A JavaTM technology web crawler has been created by Become.com that could be the most sophisticated and massively scaled Java technology application today, according to a Sun Developer Network article by Janice J. Heiss. Reportedly, this web crawler obtains information on over three billion web pages and writes over eight terabytes of data on 30 fully distributed servers in seven days.
CTO, Chairman and Cofounder of Become.com Yeogirl Yun decided to use Java for the company's web crawler due to previously poor experiences with C++ in relation to memory and threading.
Yun explains, "We needed to do it faster this time. So we made the radical decision to implement a crawler using Java technology. No one believed it was possible, but we were able to build the prototype crawler in three months using two developers, which was a major achievement. The built-in network library, multithreading framework, and RMI (remote method invocation) saved a lot of development time. The performance is pretty good. My experience with Wisenut made it clear that managing uncertain data on the web is a big challenge. There can be memory leaks and threading issues. We're very pleased with the performance of the Java platform."
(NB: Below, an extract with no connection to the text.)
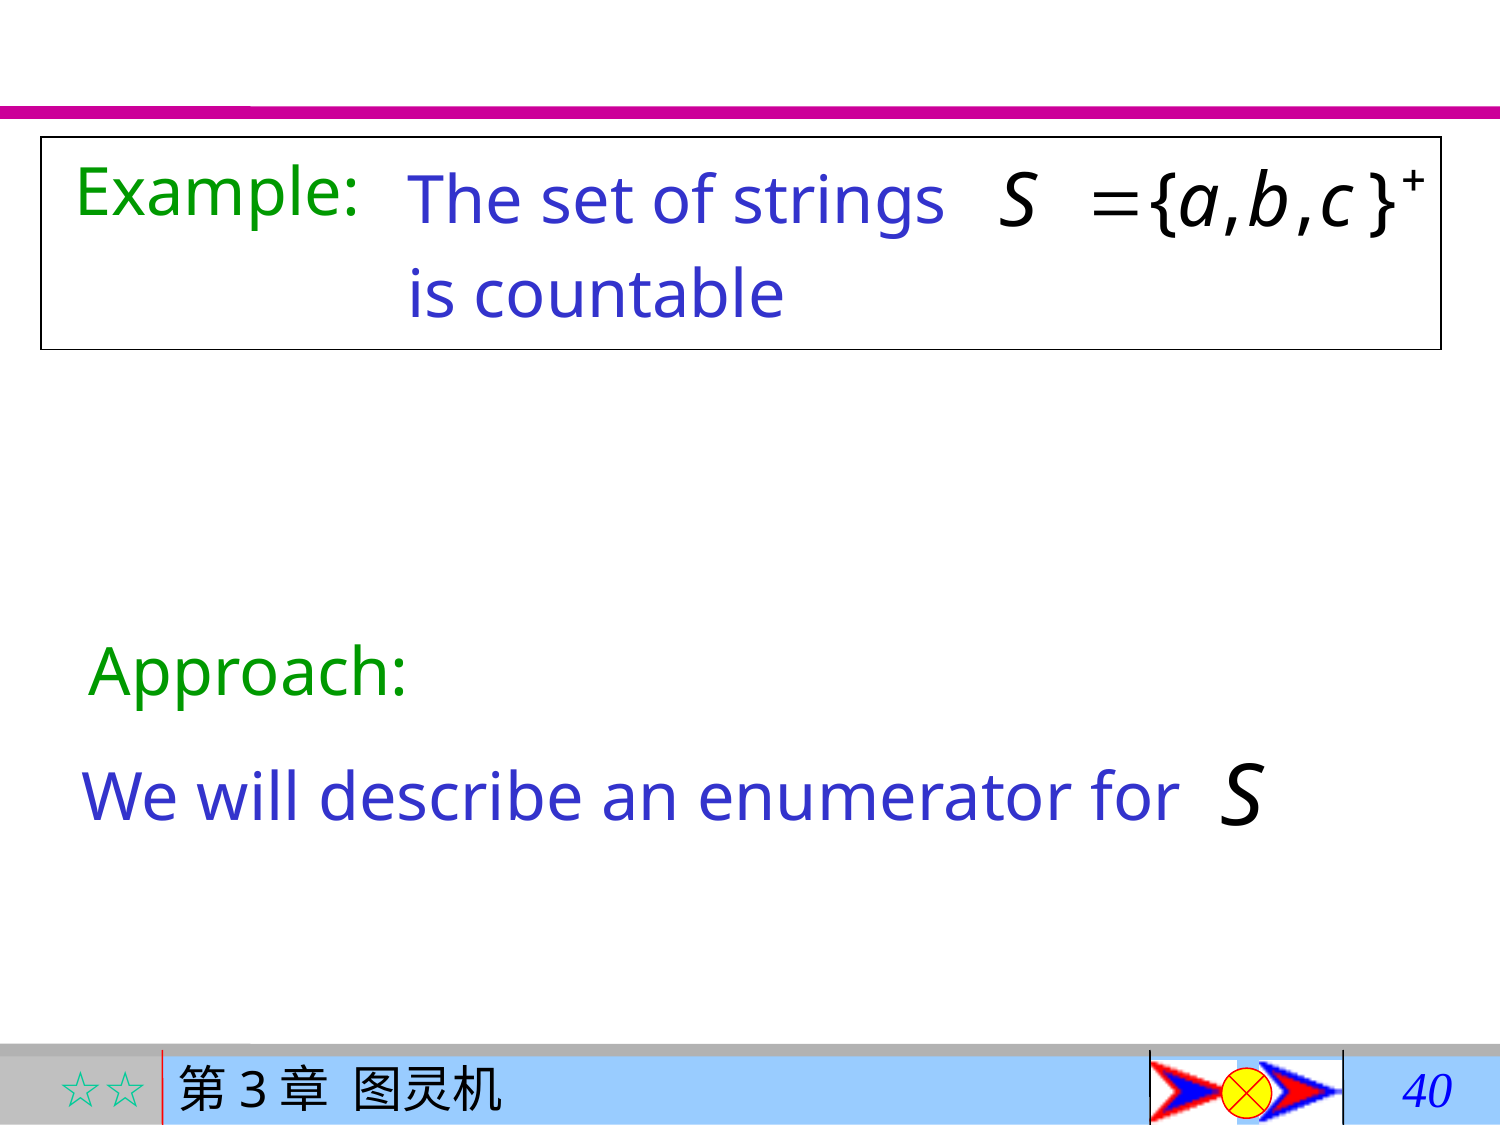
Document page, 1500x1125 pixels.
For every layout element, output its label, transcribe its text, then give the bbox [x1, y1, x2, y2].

The first crawler created by Become.com was written entirely in the Java programming language. A second crawler was completed by writing the fetcher in the Java language and the controller in C++. The fetcher does I/O and gathers, parses and analyzes the content of web pages. It extracts links and sends data to the controller, which manages data structures and records data to disks. Fetchers communicate with controllers but not with each other.
"Each crawler uses 200 Mbps lines and writes more than 8 terabytes of data. One run takes roughly a week. Crawler A was written first, starting in June 2004. Crawler B was begun in November 2004," Heiss explains. "Both crawlers are pure Java software, with no Java Native Interface (JNI). Crawlers share some packages for content analysis, and all content-analysis software used during the crawl is written entirely in the Java language."
In this article, Heiss breaks down the development of and challenges faced with this web crawler, and how it has helped Become.com build a web index of valuable information.